West Africa and the Sahel-Sahara region are faced with peace and security challenges that weaken states and affect state-citizen relations. The emergence and proliferation of violent extremist groups aggravate the climate of fear and insecurity, and the actions of these groups affect peace efforts, sustainable development, and human rights. Over the past decade, efforts to address violent extremism have consisted primarily of a series of security measures largely inspired by strategies used to fight terrorism, which have been inadequate and at times fuel violent extremism. This experience has led international organizations and states to adopt more preventive approaches, such as those detailed in the UN secretary-general’s Plan of Action to Prevent Violent Extremism.

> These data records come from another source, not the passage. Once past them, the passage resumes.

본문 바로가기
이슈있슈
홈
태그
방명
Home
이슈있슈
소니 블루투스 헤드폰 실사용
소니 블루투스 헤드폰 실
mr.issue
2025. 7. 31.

In this context, the International Peace Institute (IPI), the UN Office for West Africa and the Sahel (UNOWAS), and the Swiss Federal Department of Foreign Affairs co-organized a regional seminar in Dakar, Senegal, on June 27 and 28, 2016. This meeting brought together sixty participants from fourteen countries, including political leaders, members of civil society, and religious and traditional authorities, as well as representatives of the media, the private sector, governments, and regional and international organizations, to explore alternative measures to address the violent extremism affecting the region.
Participants agreed on a number of recommendations with regards to how the UN and its partners could more effectively prevent violent extremism in West Africa and the Sahel-Sahara subregions, in support of national governments and local authorities and communities and with the active participation of citizens. These recommendations include the need to focus on political participation, improved state-citizen relations, and inclusive dialogue as the primary mechanisms for prevention. They also agreed on the importance of local and regional preventive initiatives, and the need for institutional initiatives to prevent violent extremism to build on existing ones at the regional level, while recognizing the central role and responsibility of states in prevention.